Эти слова оказались пророческими. Идея экономического развития Афганистана не оправдала себя. Для многих американцев крах войны во Вьетнаме развеял надежды на то, что с помощью открытых социальными науками истин можно приручить бывшие колонии. Время «модернизации» закончилось, настало время таких понятий, как «связи», «разрядка» и «доверие». Вашингтон делал главную ставку на Исламабад. Президент Никсон в 1970 году заявил: «Никто из хозяев Белого дома не относился так дружественно к Пакистану, как я»[535]
. Но еще до прихода Никсона к власти расходы Америки на помощь Афганистану сократилась в процентном отношении к ВВП вдвое по сравнению с 1962 годом. Государственный департамент планировал закрыть посольство в Кабуле[536]. По мере того какИсламабад продолжал воспринимать Афганистан как потенциальную угрозу. Оазисы развития в долине реки Гильменд, в северных провинциях и в Пактии при ближайшем рассмотрении, возможно, оказывались миражами, однако в глазах пакистанских элит они составляли проблему. Настойчивое выдвижение Кабулом идеи «Пуштунистана» изменило отношение к линии Дюранда, а после того, как в результате Индо-пакистанской войны 1971 года Пакистан раскололся надвое, Исламабад стал считать установление лояльного себе режима в Кабуле важнейшим вопросом национальной безопасности. Но в мире, определяемом понятиями о территориальном суверенитете, добиться этой цели казалось невозможно. По иронии судьбы потребовалось вторжение Советского Союза — государства, представлявшего собой квинтэссенцию территориальной политики, — чтобы Пакистан смог преодолеть налагавшиеся суверенитетом препятствия. По мере того как после советского вторжения миллионы беженцев переходили на пакистанскую территорию, все большую роль начинали играть международные НПО — сначала в Пакистане, где оседали беженцы, а затем — поскольку страдания не знали границ — и в самом Афганистане. Эпоха развития закончилась, наступила новая эра. Утопии и дистопии, порожденные многочисленными интерпретациями линий, прочерченных на картах, собирались превратить пространство, именовавшееся «Пуштунистаном», в экспериментальную площадку, на которой будут взаимодействовать новые глобальные проекты, несущие ужасающие последствия тем, кто оказался между ними.
Такие категории, как «класс» или «идеология», оказывались столь могущественными в предшествующие годы оттого, что воплощали в себе «будущее» — как политический вопрос или как обозначение цели борьбы за осмысленную жизнь. Задаваясь вопросом о будущем, можно критически осмыслить настоящее, необязательно как промежуточный временной отрезок между прошлым и будущим, но именно как некое уязвимое место, как опасно ускользающую точку входа, через которую может просочиться совершенно другой временной опыт.
Циклоны, голод, беженцы; технотронные времена, «футуршок» (шок будущего), «демографические бомбы»; «дуги кризиса», «последние утопии», эпохи переломов: неудивительно, что «история 1970‐х годов в целом обычно рассматривается как катастрофа или даже как нервный срыв»[538]
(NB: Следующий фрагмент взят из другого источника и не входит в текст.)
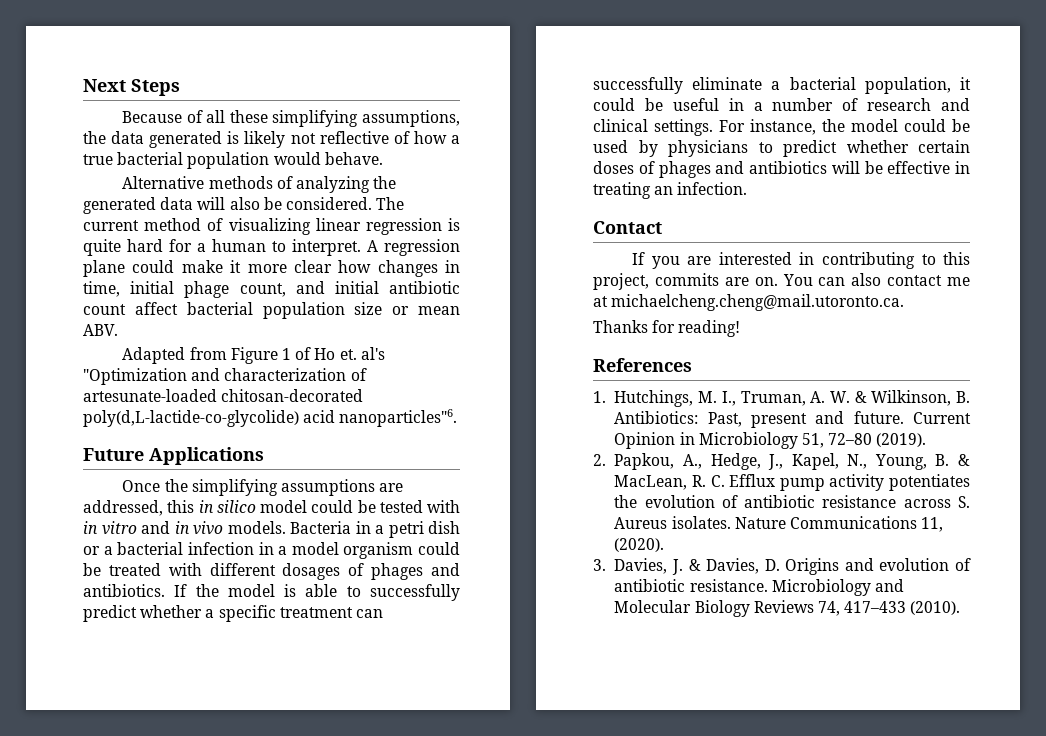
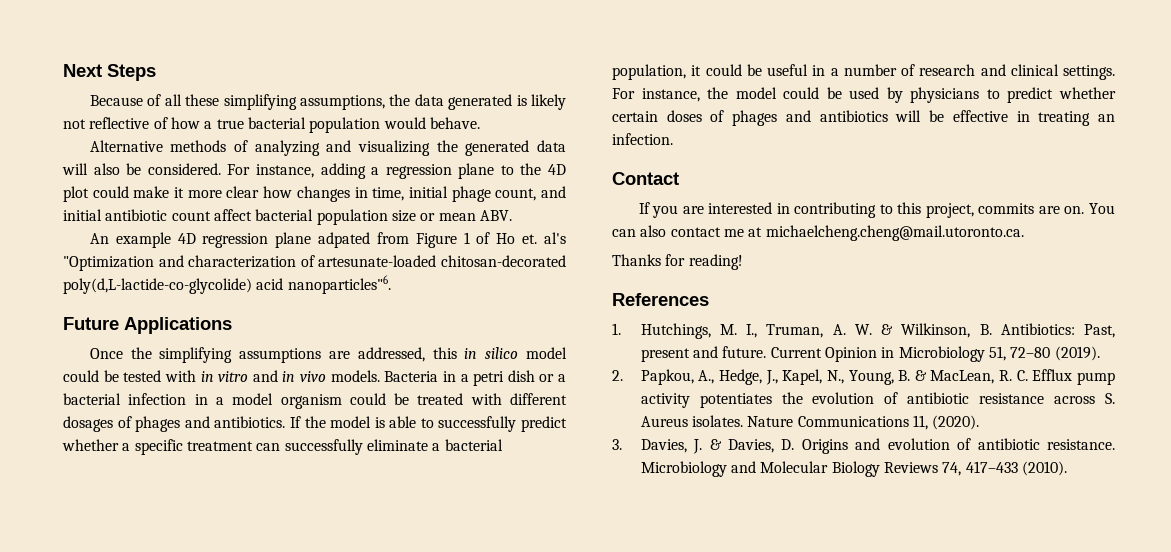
(371, 184) none -> [326,140,431,156] and visualizing
[376,197,405,210] [83,218,460,235] [83,239,460,256] [83,260,125,277] The current method of visualizing linear regression is quite hard for a human to interpret. A regression plane -> [227,163,566,179] [63,186,89,202] For instance, adding a regression plane to the 4D plot
[122,347,186,364] Adapted -> [89,232,371,248] An example 4D regression plane adpated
. Ни один регион на Земле не соответствует этой характеристике лучше, чем Афганистан. В те годы к западу от него произошла неожиданная и стремительная катастрофа: крах иранской нефтяной диктатуры. На востоке гражданская война и иностранная интервенция раскололи надвое Пакистан. В самом Афганистане голод порождал перевороты, а те, в свою очередь, влекли за собой новые перевороты, гражданские войны и инспирированные из‐за рубежа революции. Обнадеживающе прямолинейные идеи национального государства оборачивались своей противоположностью: межэтническими конфликтами, хилиастским шиитским милленаризмом или доктриной беспощадной классовой борьбы. «Шизофренические идентичности», «шизоидная экономика», «шизогенные нации» — таковы ключевые слова той эпохи; на повестке дня развитие явно не стояло.